(Beginning of Data extract)

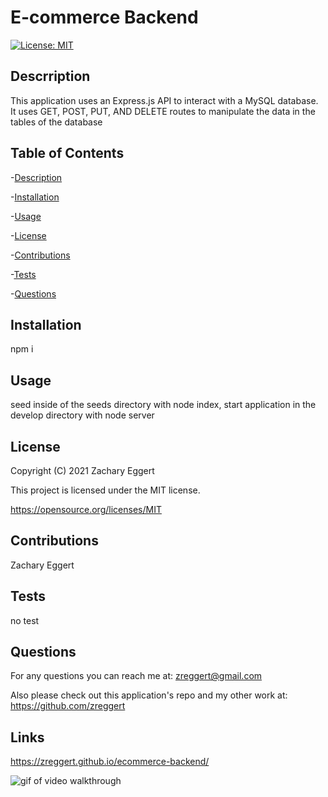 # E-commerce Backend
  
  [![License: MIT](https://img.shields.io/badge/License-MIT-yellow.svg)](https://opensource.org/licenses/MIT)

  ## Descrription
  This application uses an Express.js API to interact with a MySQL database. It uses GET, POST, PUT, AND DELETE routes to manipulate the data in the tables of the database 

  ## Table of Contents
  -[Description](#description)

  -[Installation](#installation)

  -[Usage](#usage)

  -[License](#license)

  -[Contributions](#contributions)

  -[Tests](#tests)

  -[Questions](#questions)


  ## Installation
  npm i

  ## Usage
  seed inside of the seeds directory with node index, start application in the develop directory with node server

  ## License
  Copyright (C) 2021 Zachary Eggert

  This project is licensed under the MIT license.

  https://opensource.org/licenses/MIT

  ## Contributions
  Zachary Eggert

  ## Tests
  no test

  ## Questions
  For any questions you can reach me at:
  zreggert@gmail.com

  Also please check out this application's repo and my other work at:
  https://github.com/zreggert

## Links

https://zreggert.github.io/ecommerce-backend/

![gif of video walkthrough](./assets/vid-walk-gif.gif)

(End of Data extract)
(Beginning of Data extract)

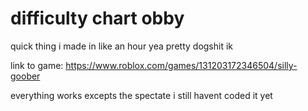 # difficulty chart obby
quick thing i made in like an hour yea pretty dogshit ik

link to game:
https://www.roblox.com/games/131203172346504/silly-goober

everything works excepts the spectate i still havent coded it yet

(End of Data extract)

Task item >>
Scan the records above for the lines holding "This project is" and "https://zreggert.github.io/ecommerce-backend/". Transcribe those two and every line between them word for word, and no others.

Answer for the task >>
  This project is licensed under the MIT license.

  https://opensource.org/licenses/MIT

  ## Contributions
  Zachary Eggert

  ## Tests
  no test

  ## Questions
  For any questions you can reach me at:
  zreggert@gmail.com

  Also please check out this application's repo and my other work at:
  https://github.com/zreggert

## Links

https://zreggert.github.io/ecommerce-backend/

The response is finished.